Ellen Lupton, “Design is Storytelling”

Ellen Lupton describes that effective storytellers should bring personality and emotions to their experiences. Storytelling brings objects and characters to life. She emphasizes that we experience these products and artifacts as temporal rather than static, as stories unfold over time. The Jewish Life in Berlin project should bring figures and music spaces in Berlin’s music scene to life by creating interactions between people and places. My project should create connections between the material in my archive. By integrating social issues and placing materials within their historical context, the experience will create emotional connections with the material.

Carles Sora, talk on Digital Storytelling

Carles Sora discusses the procedural, participatory, spatial, encyclopedic, and atemporal aspects of digital narratives. One of the principles of digital storytelling that Sora highlights is the use of spatial metaphors to visually represent data. The Soldier Brother archive uses objects as a metaphor of representation for connections between the material. Just as how they use the metaphor of objects to go through the material, I can use the metaphor of different music spaces or musical instruments to go through the archive. The cabaret setting provides a metaphor of representing connections in the music network.

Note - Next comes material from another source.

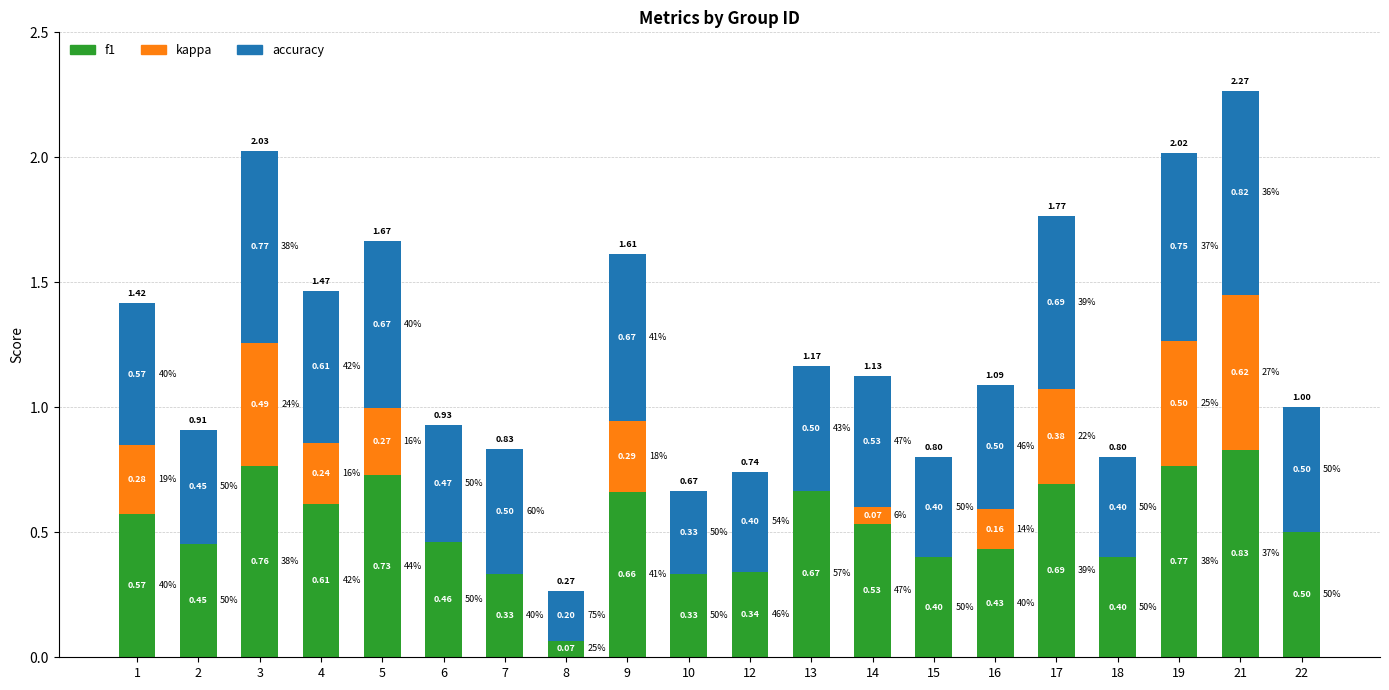

Which series changed the most between 6 and 18?

accuracy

Sora also talks about different discourse layers, and the importance of having transitions and connections between the story layer and informational layer. I enjoyed the experience and visual transitions of the Monet2010 archive. While the user is on the journey of traversing Monet’s career, an option is provided to “See the pictures you have viewed”. My project concept can similarly include something like “See the music you have heard” that allows the user to browse the metadata of the music that they have listened to so far.